The employee will always be entitled to receive a taxable payment after termination of employment for any accrued but untaken holiday up to the termination date. In addition, if they have over two years’ service, then they will also be entitled to receive statutory redundancy pay (SRP) calculated in accordance with the government calculator.

An employer may want to be more generous than the basic contractual entitlements set out above to assist the employee financially, improve morale among those remaining at work, and for overall goodwill. This might include an enhanced redundancy payment and, inclusive of any SRP, up to £30,000 should be able to be paid without deductions of income tax and employer and employee national insurance contributions. The employer may also offer to pay an external firm to provide helpful career coaching, often called outplacement, to assist the employee with their CV and interview skills. This is a tax-free benefit for both parties if the employee has over two years’ service.

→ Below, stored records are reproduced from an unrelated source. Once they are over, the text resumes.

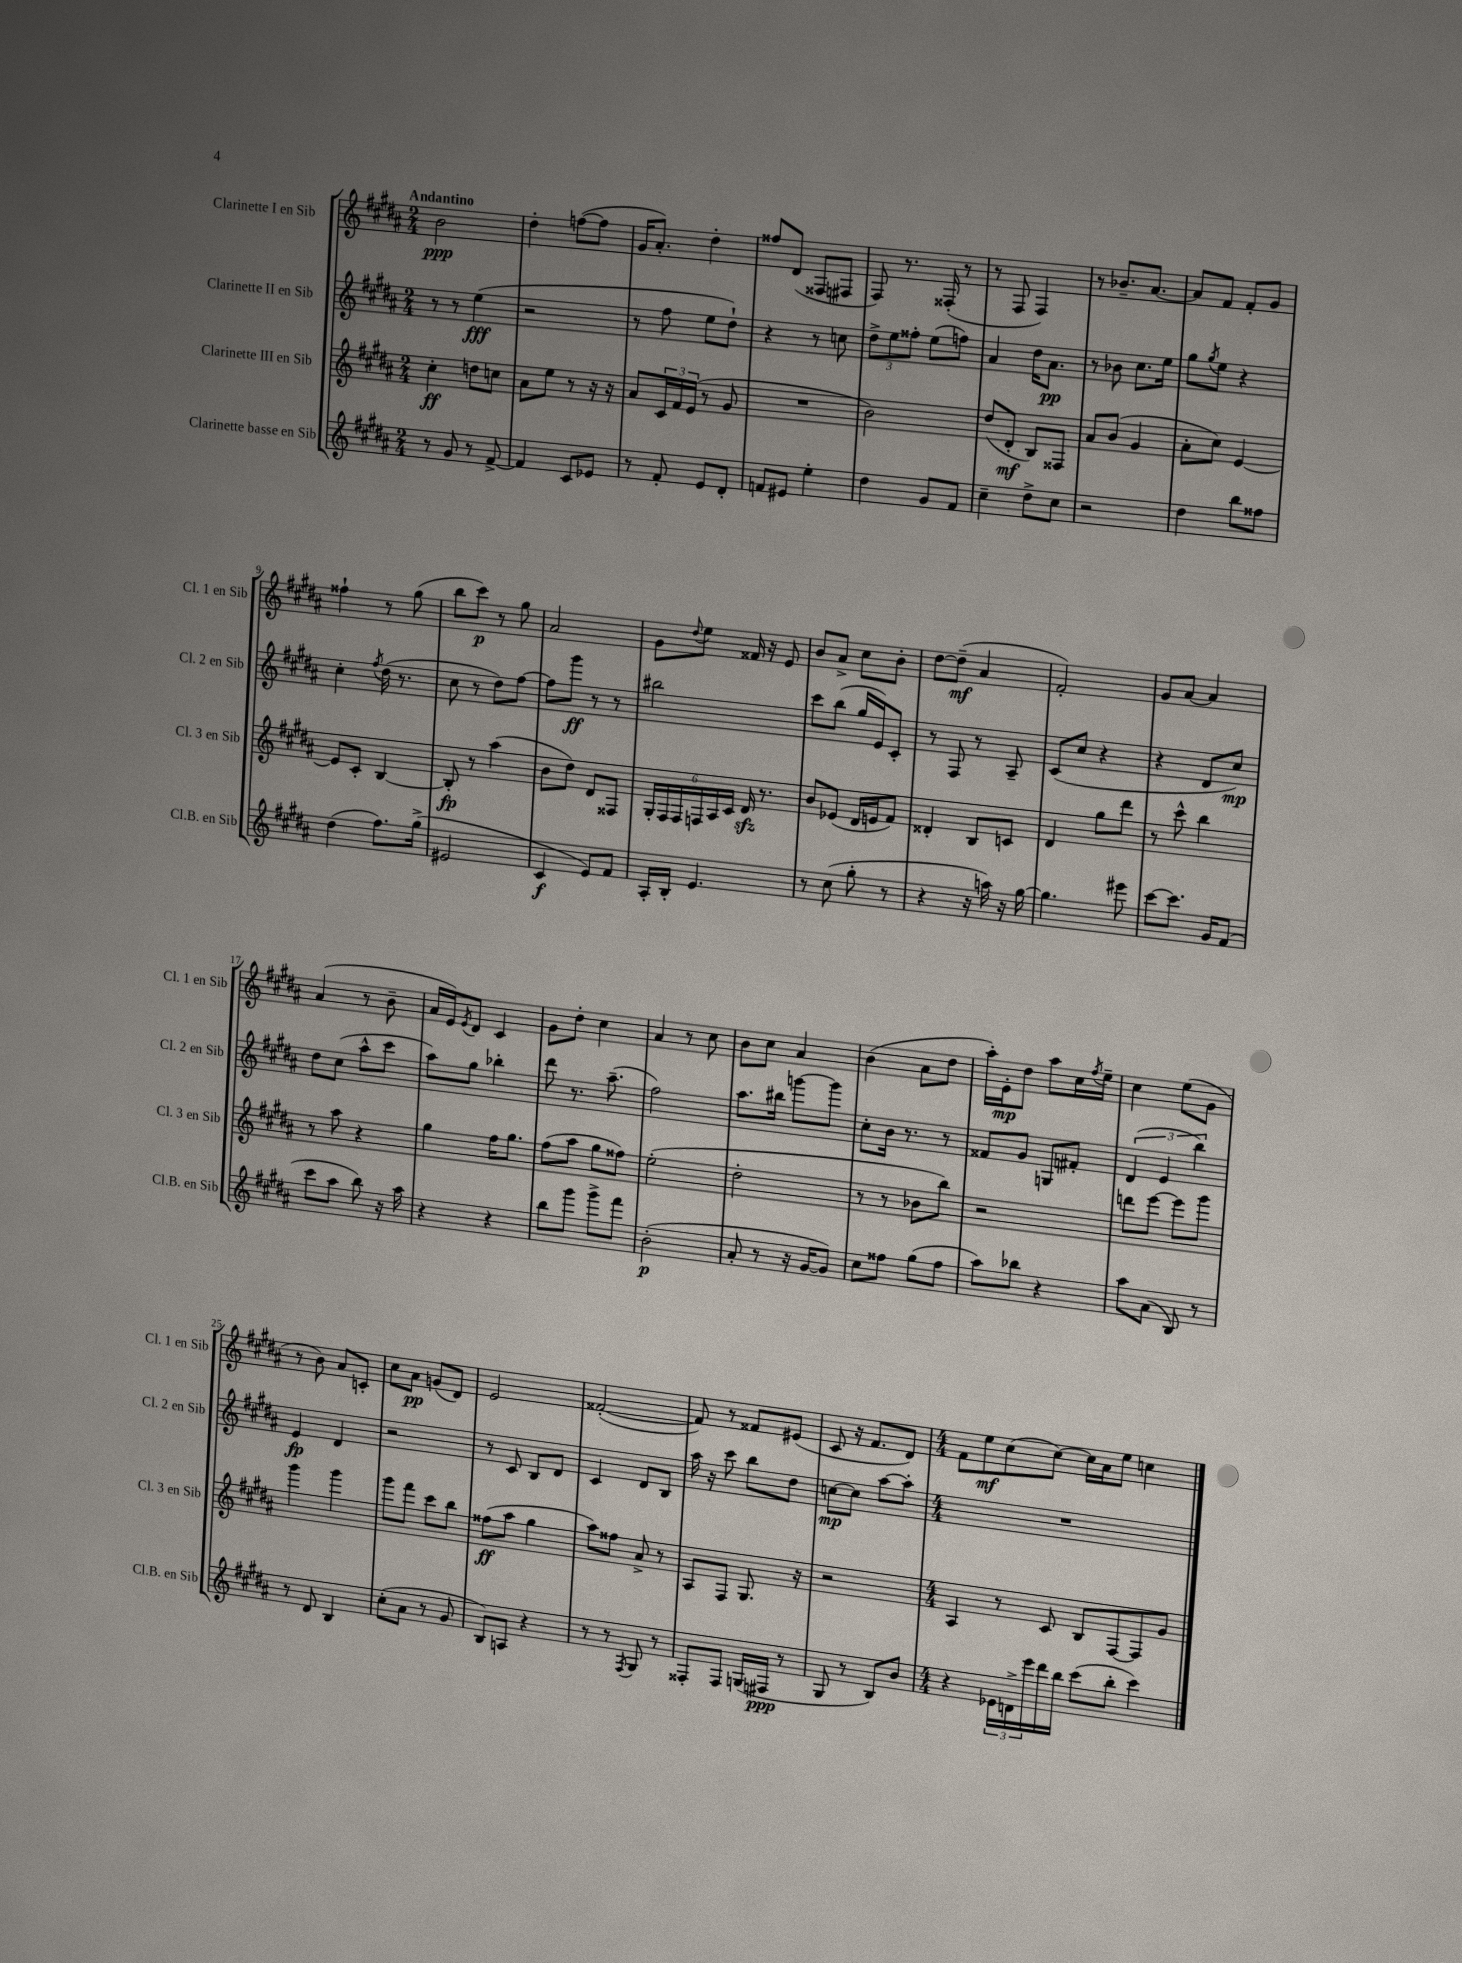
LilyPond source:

<<
\new StaffGroup <<
\new Staff = "s0" \with { instrumentName = "Clarinette I en Sib" shortInstrumentName = "Cl. 1 en Sib" } {
    \clef treble \key b \major \numericTimeSignature \time 2/4 \tempo "Andantino"
    b'2\ppp |
    dis''4-. f''8~( f''8 |
    gis'16 ais'8.-.) dis''4-. |
    fisis''8 dis'8( fisis8 fis8 |
    fis8) r8. fisis16-.( r8 |
    r8 fis8 fis4) |
    r8 bes'8.-- ais'8.~ |
    ais'8 fis'8 fis'8-. gis'8 |
    fisis''4-! r8 gis''8( |
    b''8 cis'''8\p) r8 gis''8 |
    ais'2 |
    gis'8 \appoggiatura { dis''8 } e''8 fisis'16 r16 e'8 |
    b'8 ais'8-> cis''8 b'8-. |
    dis''8~ dis''8--\mf( ais'4 |
    fis'2-.) |
    gis'8 ais'8~ ais'4 |
    ais'4( r8 b'8-- |
    ais'16 e'16) \acciaccatura { e'8 } dis'8 cis'4 |
    gis'8 dis''8-. cis''4 |
    ais'4 r8 cis''8 |
    b'8 cis''8 ais'4 |
    b'4( ais'8 dis''8 |
    ais''16-.) e'16-.\mp dis''8 ais''8 cis''16 \acciaccatura { fis''8 } e''16-- |
    cis''4 e''8( gis'8 |
    r8 b'8) ais'8 c'8-. |
    cis''8 ais'8\pp g'8( dis'8) |
    e'2 |
    fisis'2~-.( |
    fisis'8) r8 fisis'8 eis'8( |
    cis'8 r16 fis'8. dis'8) |
    \numericTimeSignature \time 4/4 fis'8 e''8\mf cis''8( cis''8~) cis''16 ais'16 e''8 c''4 \bar "|." |
}
\new Staff = "s1" \with { instrumentName = "Clarinette II en Sib" shortInstrumentName = "Cl. 2 en Sib" } {
    \clef treble \key b \major \numericTimeSignature \time 2/4
    r8 r8 e''4\fff( |
    r2 |
    r8 fis''8 e''8 dis''8-!) |
    r4 r8 c''8 |
    \tuplet 3/2 { dis''8-> e''8 fisis''8-. } e''8( f''8) |
    ais'4 dis''16 ais'8.\pp |
    r8 bes'8 cis''8. e''16 |
    gis''8 \acciaccatura { gis''8 } e''8 r4 |
    cis''4-. \acciaccatura { fis''8 } dis''16( r8. |
    cis''8 r8 dis''8) fis''8~ |
    fis''8 gis'''8\ff r8 r8 |
    bis''2 |
    cis'''8 b''8( gis''16 e'16) cis'8-. |
    r8 fis8 r8 ais8-- |
    cis'8( cis''8 r4 |
    r4 dis'8 cis''8\mp) |
    dis''8 cis''8( ais''8-^ cis'''8 |
    ais''8) gis''8 bes''4-. |
    dis'''8 r8. ais''8.--( |
    fis''2) |
    ais''8. bis''16 g'''8~ g'''8 |
    cis''8-. b'16 r8. r8 |
    fisis'8 gis'8 g8 fis'8-. |
    \tuplet 3/2 { dis'4( e'4 b''4) } |
    e'4\fp dis'4 |
    r2 |
    r8 cis'8 b8 dis'8 |
    cis'4 dis'8 b8 |
    ais''16 r16 cis'''8 b''8 dis''8 |
    c''8~\mp c''8 ais''8~ ais''8-. |
    \numericTimeSignature \time 4/4 R1 \bar "|." |
}
\new Staff = "s2" \with { instrumentName = "Clarinette III en Sib" shortInstrumentName = "Cl. 3 en Sib" } {
    \clef treble \key b \major \numericTimeSignature \time 2/4
    cis''4-.\ff d''8 c''8 |
    ais'8 e''8 r8 r16 r16 |
    ais'8 \tuplet 3/2 { cis'16 fis'16 e'16( } r8 gis'8 |
    R2 |
    b'2) |
    dis''8( dis'8-.\mf b8) fisis8 |
    ais'8 b'8( gis'4 |
    ais'8-. cis''8) e'4~ |
    e'8 cis'8-. b4~ |
    b8-.\fp r8 ais''4( |
    b'8 dis''8) dis'8 fisis8 |
    \tuplet 6/4 { gis16-. fis16 fis16 f16 ais16 cis'16 } dis'16\sfz r8. |
    b'8 ees'8( dis'16 e'16 fis'8) |
    disis'4-. b8 c'8 |
    dis'4 gis''8 dis'''8 |
    r8 cis'''8-^ b''4 |
    r8 ais''8 r4 |
    gis''4 fis''16 gis''8. |
    fis''8( ais''8 gis''8 fisis''8) |
    e''2-.( |
    dis''2-. |
    r8 r8 bes'8 b''8) |
    r2 |
    d'''8 e'''8~ e'''8 gis'''8 |
    gis'''4 gis'''4 |
    gis'''8 fis'''8 cis'''8 b''8 |
    fisis''8\ff( ais''8 gis''4 |
    ais''8) fisis''8 ais'8-> r8 |
    ais8 fis8 gis8. r16 |
    r2 |
    \numericTimeSignature \time 4/4 ais4 r8 cis'8 b8 fis8~ fis8 gis'8 \bar "|." |
}
\new Staff = "s3" \with { instrumentName = "Clarinette basse en Sib" shortInstrumentName = "Cl.B. en Sib" } {
    \clef treble \key b \major \numericTimeSignature \time 2/4
    r8 gis'8 r8 fis'8~-> |
    fis'4 cis'8 ees'8 |
    r8 fis'8-. e'8 dis'8-. |
    f'8 eis'8 e''4-. |
    dis''4 gis'8 fis'8 |
    cis''4-- dis''8-> cis''8 |
    r2 |
    dis''4 b''8 fisis''8 |
    dis''4( fis''8.) gis''16->( |
    eis'2 |
    cis'4\f e'8) fis'8 |
    ais16-. b16-. e'4. |
    r8 cis''8( gis''8-. r8 |
    r4 r16 a''16) r16 gis''16~ |
    gis''4. eis'''8 |
    cis'''8~ cis'''8. gis'16 fis'8( |
    cis'''8 ais''8 b''8) r16 ais''16 |
    r4 r4 |
    b''8 gis'''8 gis'''8-> fis'''8 |
    b'2-.\p( |
    ais'8-. r8 r16 gis'16~ gis'8) |
    cis''8 fisis''8 gis''8( fisis''8 |
    ais''8) bes''8 r4 |
    ais''8 ais'8( b8) r8 |
    r8 dis'8 b4 |
    cis''8-.( ais'8 r8 gis'8 |
    b8) a8 r4 |
    r8 r8 \acciaccatura { fis8 } gis8 r8 |
    fisis8-. fisis8 g16( fis16\ppp r8 |
    gis8 r8 b8) b'8 |
    \numericTimeSignature \time 4/4 r4 \tuplet 3/2 { ees'16 d'16-> e'''16 } dis'''16 b''16 cis'''8( b''8-. cis'''4) \bar "|." |
}
>>
>>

Many employers pay a fair contribution towards the employee’s legal fees if they are being asked to sign a settlement agreement to receive any such enhanced package.

Employers could also suggest that the employee checks if they have mortgage protection insurance, because that can kick in on redundancy.

If pregnant staff are being made redundant, it is recommended that employers consider whether their employment can continue through their qualifying week, being the 15th week before the expected week of childbirth, to enable them to be eligible for statutory maternity pay, if they meet the other requirements for such pay.